The Circuit Judge, in overruling the demurrer, relied upon the case of Jordan v. Moses (10 S. C., 431). That case, however, differs from this in the fact, that there the title to the real estate sought to be sold was admitted to be in the deceased at his death, and no change had taken place since his death. That case was an ordinary case to marshal assets, and to sell real estate of the deceased to pay his debts. The real estate in question was located, it' is true, in a different county from that in which the action was brought; but the action was not intended to recover *397this real estate or any interest therein, or to determine any right or interest therein, of any party. It was understood to belong to the deceased, and the purpose was to sell it and apply the proceeds to the debts. The court, therefore, very properly held that the action in no aspect fell within the provisions of the section of the code referred to.

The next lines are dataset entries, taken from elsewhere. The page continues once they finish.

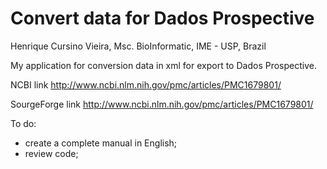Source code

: Convert data for Dados Prospective
=======

Henrique Cursino Vieira, Msc. BioInformatic, IME - USP, Brazil

My application for conversion data in xml for export to Dados Prospective.


NCBI link http://www.ncbi.nlm.nih.gov/pmc/articles/PMC1679801/

SourgeForge link http://www.ncbi.nlm.nih.gov/pmc/articles/PMC1679801/

To do:

- create a complete manual in English;
- review code;
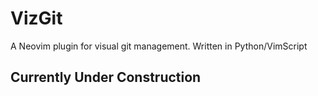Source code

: # VizGit

A Neovim plugin for visual git management. Written in Python/VimScript

## Currently Under Construction
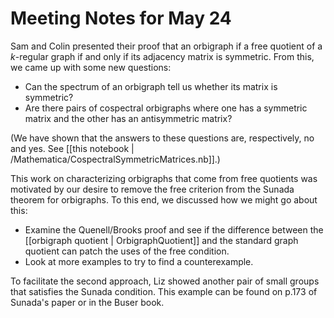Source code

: Meeting Notes for May 24
========================

Sam and Colin presented their proof that an orbigraph if a free quotient of a $k$-regular graph if and only if its adjacency matrix is symmetric. From this, we came up with some new questions:

- Can the spectrum of an orbigraph tell us whether its matrix is symmetric?
- Are there pairs of cospectral orbigraphs where one has a symmetric matrix and the other has an antisymmetric matrix?

(We have shown that the answers to these questions are, respectively, no and yes. See [[this notebook | /Mathematica/CospectralSymmetricMatrices.nb]].)

This work on characterizing orbigraphs that come from free quotients was motivated by our desire to remove the free criterion from the Sunada theorem for orbigraphs. To this end, we discussed how we might go about this:

- Examine the Quenell/Brooks proof and see if the difference between the [[orbigraph quotient | OrbigraphQuotient]] and the standard graph quotient can patch the uses of the free condition.
- Look at more examples to try to find a counterexample.

To facilitate the second approach, Liz showed another pair of small groups that satisfies the Sunada condition. This example can be found on p.173 of Sunada's paper or in the Buser book.
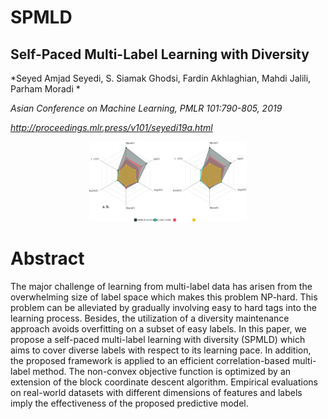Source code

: # SPMLD

  ## Self-Paced Multi-Label Learning with Diversity
  
  *Seyed Amjad Seyedi, S. Siamak Ghodsi, Fardin Akhlaghian, Mahdi Jalili, Parham Moradi *
  
  *Asian Conference on Machine Learning, PMLR 101:790-805, 2019*
  
  *http://proceedings.mlr.press/v101/seyedi19a.html*
  
<p align=center><img src="fig.svg" width="50%" height="50%"></p>

  # Abstract

 The major challenge of learning from multi-label data has arisen from the overwhelming size of label space which makes this problem NP-hard. This problem can be alleviated by gradually involving easy to hard tags into the learning process. Besides, the utilization of a diversity maintenance approach avoids overfitting on a subset of easy labels. In this paper, we propose a self-paced multi-label learning with diversity (SPMLD) which aims to cover diverse labels with respect to its learning pace. In addition, the proposed framework is applied to an efficient correlation-based multi-label method. The non-convex objective function is optimized by an extension of the block coordinate descent algorithm. Empirical evaluations on real-world datasets with different dimensions of features and labels imply the effectiveness of the proposed predictive model. 


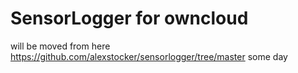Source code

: # SensorLogger for owncloud

will be moved from here https://github.com/alexstocker/sensorlogger/tree/master some day
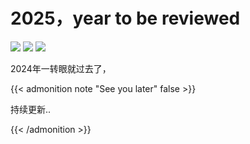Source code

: # 2025，year to be reviewed


<!--more-->

<p><img src="https://img.shields.io/badge/last%20modified-2022--0--0-ff69b4?style=flat" > <img src="https://img.shields.io/badge/Words-00-yellow?style=flat" >  <img src="https://img.shields.io/badge/00%20minutes-lightgray?style=flat" ></p>

2024年一转眼就过去了，


{{< admonition note "See you later" false >}}

持续更新..

{{< /admonition >}}


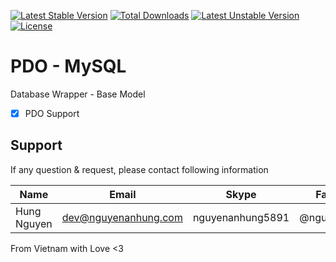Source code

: [![Latest Stable Version](http://poser.pugx.org/nguyenanhung/pdo/v)](https://packagist.org/packages/nguyenanhung/pdo) [![Total Downloads](http://poser.pugx.org/nguyenanhung/pdo/downloads)](https://packagist.org/packages/nguyenanhung/pdo) [![Latest Unstable Version](http://poser.pugx.org/nguyenanhung/pdo/v/unstable)](https://packagist.org/packages/nguyenanhung/pdo) [![License](http://poser.pugx.org/nguyenanhung/pdo/license)](https://packagist.org/packages/nguyenanhung/pdo)

# PDO - MySQL

Database Wrapper - Base Model

- [x] PDO Support

## Support

If any question & request, please contact following information

| Name        | Email                | Skype            | Facebook      |
| ----------- | -------------------- | ---------------- | ------------- |
| Hung Nguyen | dev@nguyenanhung.com | nguyenanhung5891 | @nguyenanhung |

From Vietnam with Love <3

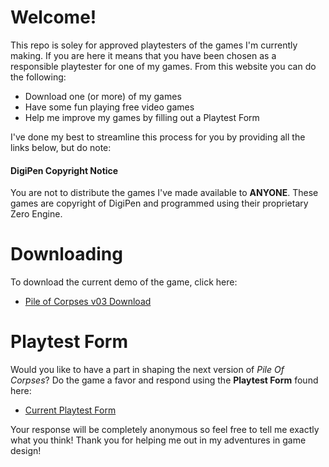 # Welcome!
<p>This repo is soley for approved playtesters of the games I'm currently making. If you are here it means that you have been chosen as a responsible playtester for one of my games. From this website you can do the following:
  <ul>
    <li>Download one (or more) of my games</li>
    <li>Have some fun playing free video games</li>
    <li>Help me improve my games by filling out a Playtest Form</li>
  </ul>
I've done my best to streamline this process for you by providing all the links below, but do note:
  <h4>DigiPen Copyright Notice</h4>
  <p>You are not to distribute the games I've made available to <strong>ANYONE</strong>. These games are copyright of DigiPen and programmed using their proprietary Zero Engine.</p>
</p>


# Downloading
<p>To download the current demo of the game, click here: 
  <ul>
    <li>
      <a href="https://github.com/TheDevilsWaffle/Playtesting/blob/master/Demo-PileOfCorpses-v03.exe?raw=true" target="_BLANK" download="DEMO-PileOfCorpses-v03">Pile of Corpses v03 Download</a>
    </li>
  </ul>
</p>

# Playtest Form
<p>Would you like to have a part in shaping the next version of <em>Pile Of Corpses</em>? Do the game a favor and respond using the <strong>Playtest Form</strong> found here: 
<ul>
    <li>
      <a href="http://goo.gl/forms/evl0Q5ohrU" target="_BLANK">Current Playtest Form</a>
    </li>
  </ul>


Your response will be completely anonymous so feel free to tell me exactly what you think! Thank you for helping me out in my adventures in game design!</p>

But, here the action, while its purpose, as expressed in the complaint, is to reach real estate alleged to have belonged to the decedent, yet facts are stated in said complaint which show that in order to accomplish this purpose, the lights and interests of other parties must be determined therein, and one of the main prayers is that certain deeds and papers under which C. C. Pinckney, jr., claims an interest, and by which he is in possession, digging and mining phosphate rock, shall be vacated and set aside. Besides, the abtion is nothing more than an action to subject real estate, descended or devised to heirs at law or devisees, to the payment of the debts of the ancestor, and before this can be done, the interests and rights of said heirs at law and devisees, in connection with their transfers to C. C. Pinckney, jr., must be determined and adjudicated. These áre issues raised in the complaint, and they are questions which determine the jurisdiction of the court, and it will not do to hold in advance of the trial that these questions will be decided against the defendants, and, therefore, they have no right to demand that the action shall be brought in Colleton County, for the reason that they have the right, under the imperative terms of the code (“must be tried”), to have those questions tried in the county where the land lies, and no adjudication of them elsewhere is competent without their consent.

We think, therefore, that his honor was in error in overruling the demurrer. Several other questions have been discussed before us, for instance, whether the deeds and other papers to Pinckney should be vacated, and whether, if not, they constitute such an alienation by the heirs as would put the land beyond the reach of the plaintiff, and, also, whether the former decree had .not released the defendants; but these questions did not properly arise under the demurrer, and they are not now ripe for adjudication.

*398It is the judgment of this court, that the judgment of the Circuit Court be reversed, and that the complaint be dismissed.